[Collected data]
[Start of section]
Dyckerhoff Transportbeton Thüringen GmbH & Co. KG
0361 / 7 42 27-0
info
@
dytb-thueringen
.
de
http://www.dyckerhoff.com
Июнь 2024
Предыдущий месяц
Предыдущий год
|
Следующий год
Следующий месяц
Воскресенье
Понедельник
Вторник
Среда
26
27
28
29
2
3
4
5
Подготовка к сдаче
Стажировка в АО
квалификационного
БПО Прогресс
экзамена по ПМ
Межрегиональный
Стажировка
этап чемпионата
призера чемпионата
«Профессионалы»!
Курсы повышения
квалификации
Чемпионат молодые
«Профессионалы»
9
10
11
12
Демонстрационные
[End of section]
[Start of section]
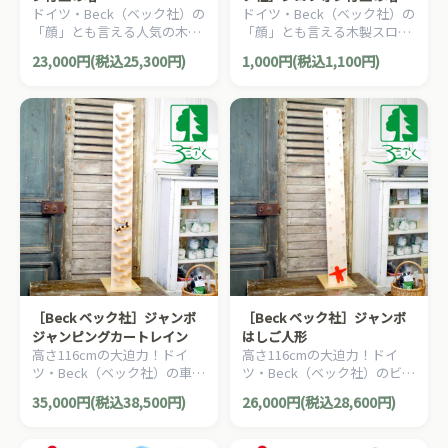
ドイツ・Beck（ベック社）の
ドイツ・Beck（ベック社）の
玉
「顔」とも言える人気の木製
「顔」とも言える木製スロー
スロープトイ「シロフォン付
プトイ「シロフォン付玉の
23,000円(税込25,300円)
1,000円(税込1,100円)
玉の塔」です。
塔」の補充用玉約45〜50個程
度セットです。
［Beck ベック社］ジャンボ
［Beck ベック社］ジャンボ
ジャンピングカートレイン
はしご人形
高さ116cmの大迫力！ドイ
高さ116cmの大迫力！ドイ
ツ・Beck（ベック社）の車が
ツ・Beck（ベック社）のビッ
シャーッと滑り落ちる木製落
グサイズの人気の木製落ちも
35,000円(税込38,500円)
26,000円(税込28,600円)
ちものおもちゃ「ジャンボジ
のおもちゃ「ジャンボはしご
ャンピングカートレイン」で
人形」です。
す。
[End of section]
[Start of section]
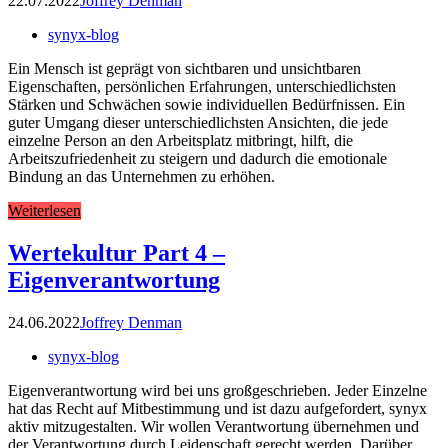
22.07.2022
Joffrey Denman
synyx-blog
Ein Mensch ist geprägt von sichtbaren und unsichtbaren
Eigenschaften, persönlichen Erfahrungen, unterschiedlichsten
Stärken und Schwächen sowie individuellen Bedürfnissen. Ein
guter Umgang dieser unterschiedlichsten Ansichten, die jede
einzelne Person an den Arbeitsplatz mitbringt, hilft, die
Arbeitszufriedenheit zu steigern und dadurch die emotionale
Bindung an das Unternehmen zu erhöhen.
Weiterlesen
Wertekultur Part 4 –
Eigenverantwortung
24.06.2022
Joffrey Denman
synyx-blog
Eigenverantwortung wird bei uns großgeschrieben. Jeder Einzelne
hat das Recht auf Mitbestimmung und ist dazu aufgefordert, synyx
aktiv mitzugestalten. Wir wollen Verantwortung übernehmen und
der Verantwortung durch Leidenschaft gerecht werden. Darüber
[End of section]
Work task: Please, from the entries above, set down exactly the lines from the one containing "hat das Recht" through the one containing "der Verantwortung durch", and only those.

Written reply:
hat das Recht auf Mitbestimmung und ist dazu aufgefordert, synyx
aktiv mitzugestalten. Wir wollen Verantwortung übernehmen und
der Verantwortung durch Leidenschaft gerecht werden. Darüber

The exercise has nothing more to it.